EXCLUSIF. Après le saccage de la croix en fer du pic d’Aneto, Maël Le Lagadec, un apprenti paysagiste de 18 ans originaire de Montauban (Tarn-et-Garonne), a décidé de sculpter une croix en noyer noir qu'il a portée jusqu'au sommet des Pyrénées. Son défi a été relevé avec succès le 9 mai 2026.
Le pic d'Aneto, culminant à 3 404 mètres, a retrouvé une croix grâce à un jeune du Tarn-et-Garonne. Suite à la disparition choquante de la croix métallique, découpée et probablement abandonnée, Maël Le Lagadec a voulu rendre hommage à ce symbole important de la montagne. En effet, l'incident a été signalé par La Dépêche, qui évoque une enquête de la Guardia Civil du côté espagnol, où se trouve le massif de la Maladeta, à la frontière des Hautes-Pyrénées.
Connaissant la montagne depuis peu, ayant commencé en automne 2025, Maël avait pour but d'ascensionner l'Aneto avec des équipements légers. Cependant, une première tentative avait échoué à cause de mauvaises conditions météo. C'est en discutant avec d'autres grimpeurs qu'il a appris les détails macabres du vandalisme de la croix. ''C'est un symbole religieux. Même si je ne suis pas croyant, je trouve que cette croix représente ce lieu exceptionnel depuis 1956. C'était nécessaire de faire quelque chose'', confie-t-il.
Sa détermination l'a poussé à sculpter une croix en noyer noir provenant d'un arbre abattu par son frère. ''Le bois avait eu le temps de sécher, c'était parfait'', explique Maël. Il a créé une croix décorée de ses initiales et de fleurs de lys, protégée par un vernis spécial pour résister aux rigueurs du climat montagnard.
Une ascension mémorable
Avec l'aide de son ami Julien, l'expédition a été fixée au 9 mai 2026. Après un court sommeil, ils ont entamé leur ascension à minuit. ''Nous avons réussi à atteindre le sommet à 14h40. La météo était clémente, offrant un magnifique lever de soleil. Cependant, un brouillard a soudain envahi la montagne à notre descente'', raconte Maël.

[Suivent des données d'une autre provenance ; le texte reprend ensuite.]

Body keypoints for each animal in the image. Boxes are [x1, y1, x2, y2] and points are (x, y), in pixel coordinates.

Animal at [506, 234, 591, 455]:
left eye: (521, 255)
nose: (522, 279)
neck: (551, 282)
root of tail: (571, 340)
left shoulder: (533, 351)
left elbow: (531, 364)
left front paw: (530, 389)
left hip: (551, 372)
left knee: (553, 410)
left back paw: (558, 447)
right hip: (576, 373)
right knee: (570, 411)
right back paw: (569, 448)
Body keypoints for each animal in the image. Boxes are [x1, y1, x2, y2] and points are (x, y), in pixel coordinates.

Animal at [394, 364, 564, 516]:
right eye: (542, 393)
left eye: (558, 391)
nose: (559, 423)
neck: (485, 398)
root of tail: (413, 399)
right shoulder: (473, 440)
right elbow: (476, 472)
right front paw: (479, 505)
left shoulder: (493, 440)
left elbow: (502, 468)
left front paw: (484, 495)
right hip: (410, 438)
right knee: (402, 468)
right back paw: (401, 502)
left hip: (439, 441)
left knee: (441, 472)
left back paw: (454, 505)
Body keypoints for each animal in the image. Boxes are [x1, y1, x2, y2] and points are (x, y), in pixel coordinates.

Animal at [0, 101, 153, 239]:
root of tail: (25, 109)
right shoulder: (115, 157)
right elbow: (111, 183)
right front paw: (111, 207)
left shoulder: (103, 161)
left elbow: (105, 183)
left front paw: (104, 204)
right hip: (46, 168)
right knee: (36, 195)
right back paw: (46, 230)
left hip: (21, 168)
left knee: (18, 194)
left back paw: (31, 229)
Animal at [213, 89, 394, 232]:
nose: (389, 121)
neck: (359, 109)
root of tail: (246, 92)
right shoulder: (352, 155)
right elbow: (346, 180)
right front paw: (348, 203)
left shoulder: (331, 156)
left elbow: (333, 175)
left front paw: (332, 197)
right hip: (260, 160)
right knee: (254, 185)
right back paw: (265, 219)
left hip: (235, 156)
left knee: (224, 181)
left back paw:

Un léger contretemps les a contraints à attendre des alpinistes espagnols venus prêter secours à une randonneuse. ''Avec ma croix de 35 kilos sur le dos, ça a été un moment long, mais ça en valait la peine'', sourit Maël. Au sommet, il a rencontré d'importantes conditions de neige qui l'ont empêché de fixer la croix comme il l'avait prévu. Néanmoins, il a réussi à la placer en utilisant un piolet.

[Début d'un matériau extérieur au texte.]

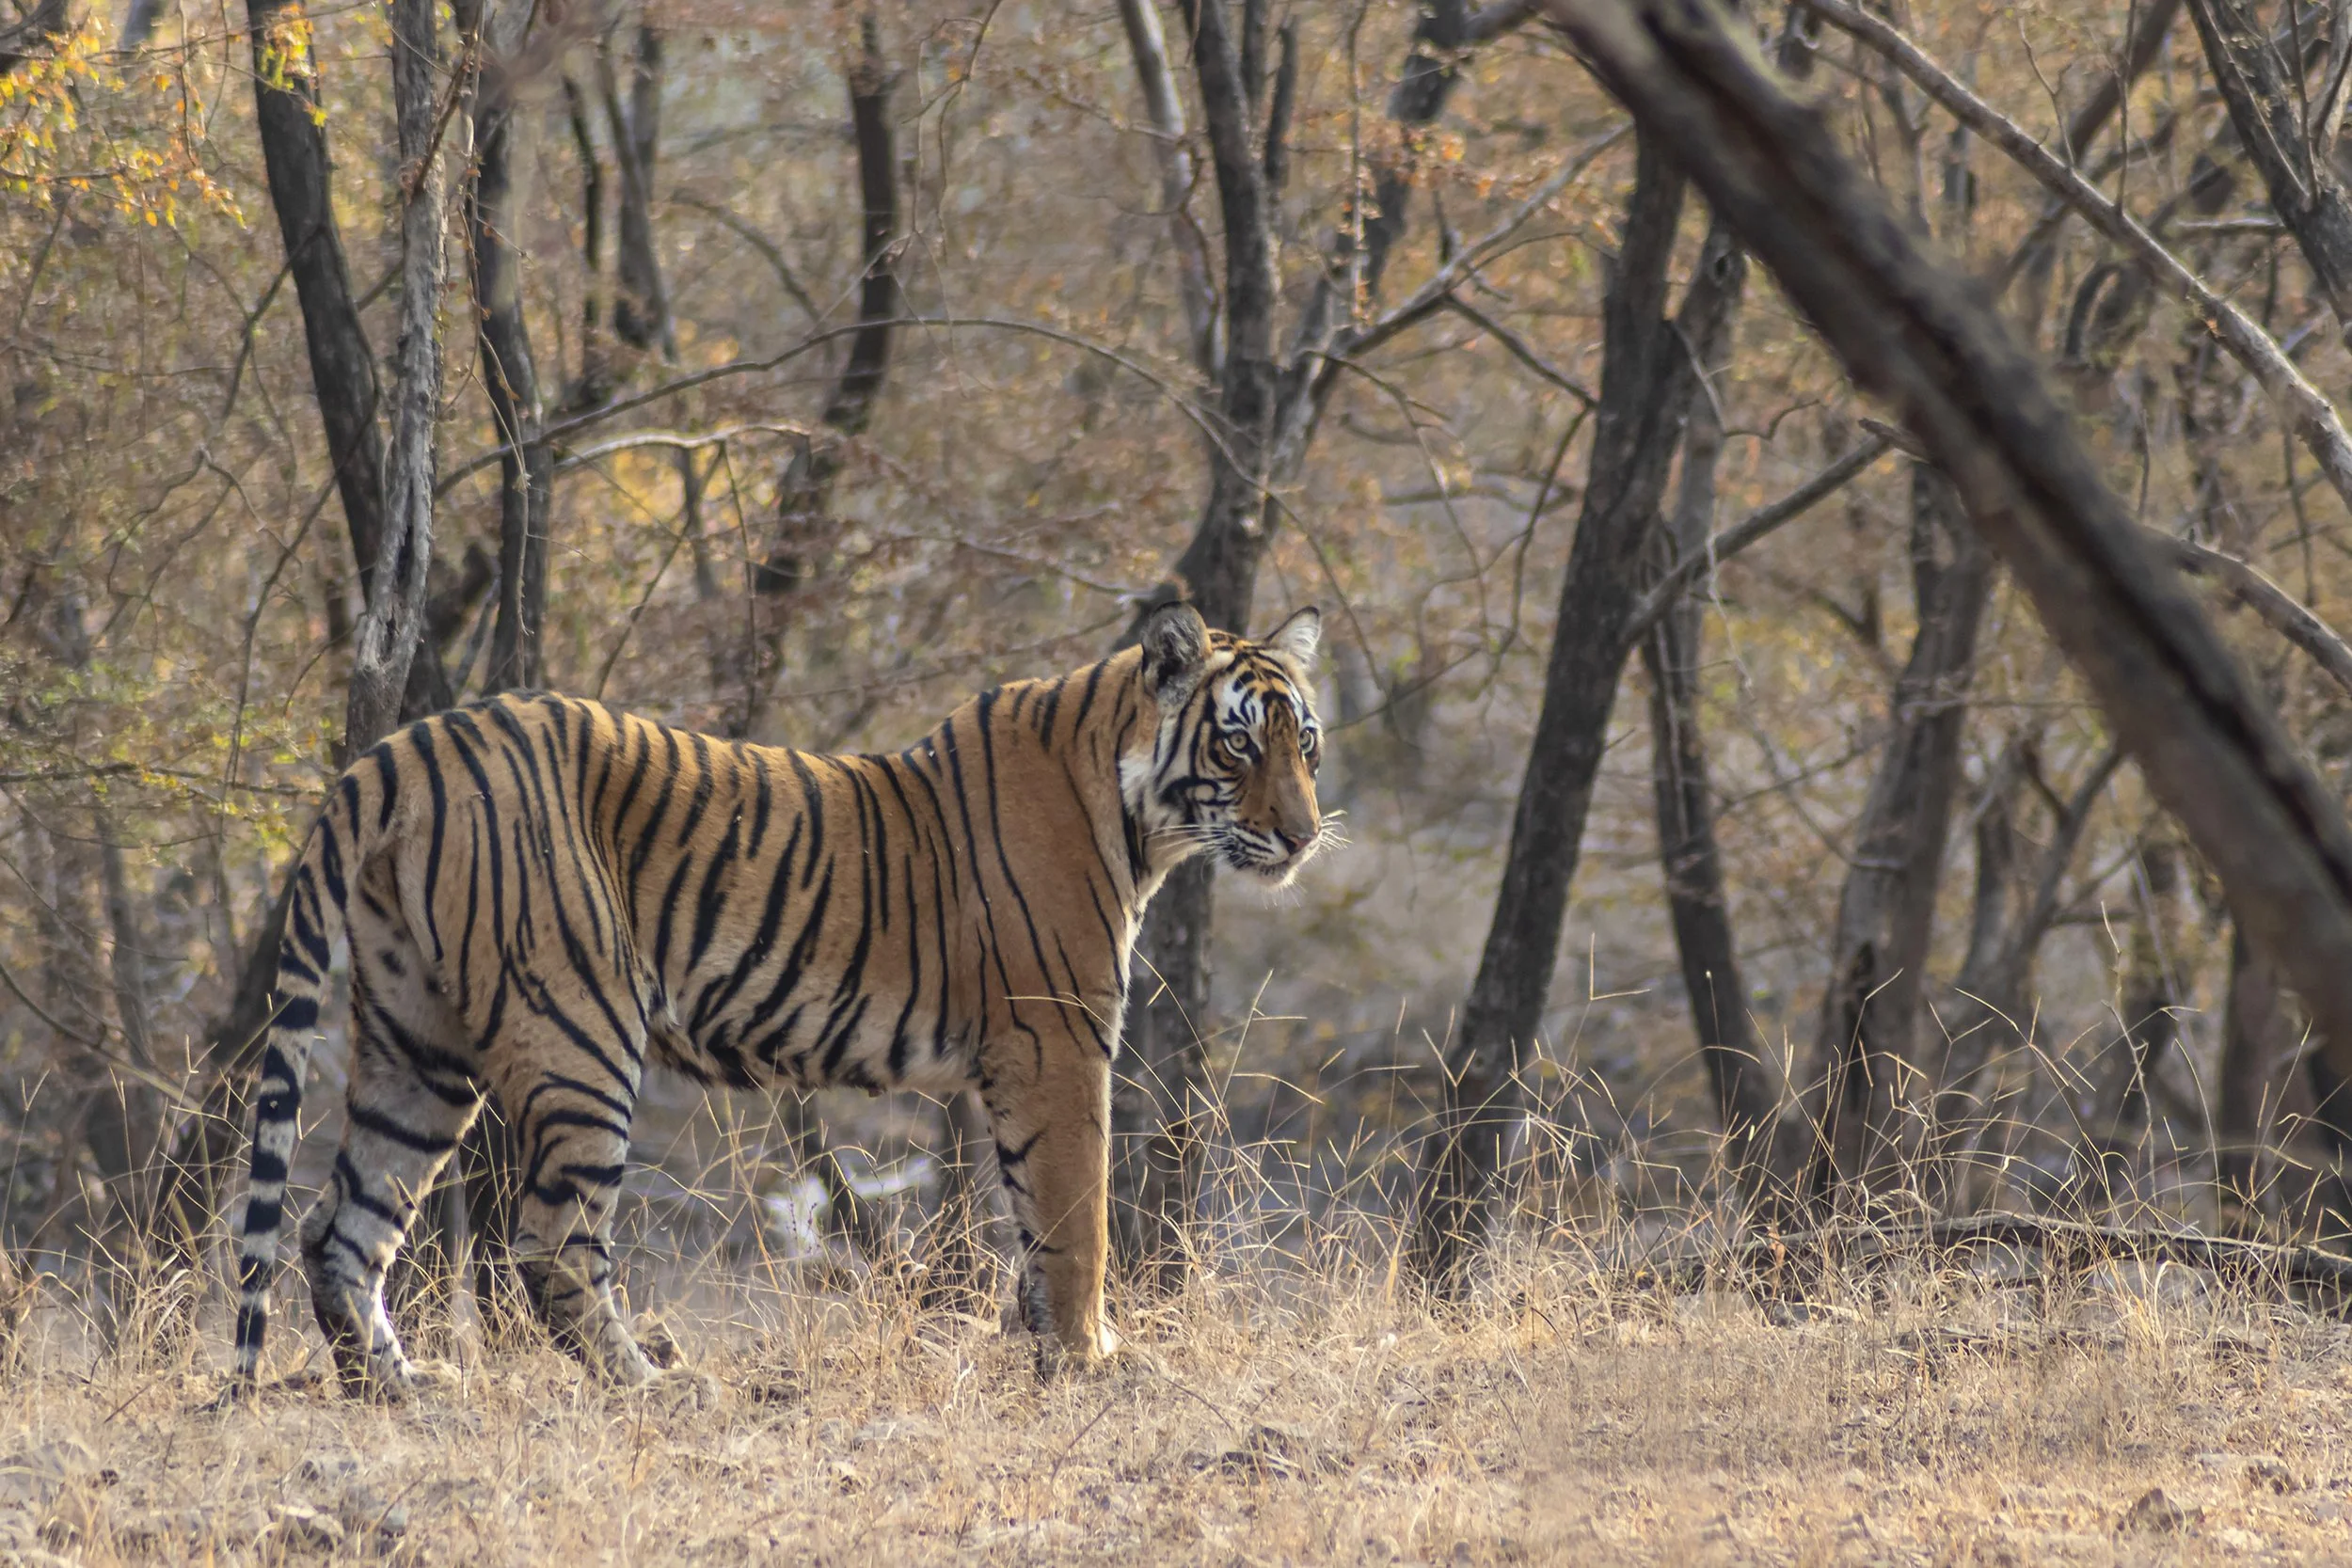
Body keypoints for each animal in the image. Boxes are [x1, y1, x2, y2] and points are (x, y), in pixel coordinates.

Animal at [229, 601, 1328, 1396]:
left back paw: (400, 1389)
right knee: (548, 1243)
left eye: (1306, 743)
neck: (1134, 809)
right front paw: (1093, 1358)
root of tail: (405, 745)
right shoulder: (1057, 1033)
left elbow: (1032, 1215)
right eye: (1238, 745)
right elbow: (1076, 1213)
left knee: (340, 1228)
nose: (1306, 835)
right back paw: (654, 1385)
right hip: (580, 1028)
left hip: (418, 1043)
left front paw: (1042, 1344)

Un guide d'un groupe français a proposé de fixer la croix lors d'une future ascension. Cependant, inquiet des conditions à venir, Maël envisage de retourner au pic d’Aneto cet été pour s'assurer que sa croix trouve sa place définitive.
Pour lui, ce projet représente bien plus qu'un simple acte symbolique. ''Cela me tenait à cœur de mener à bien cette initiative'', conclut-il avec passion.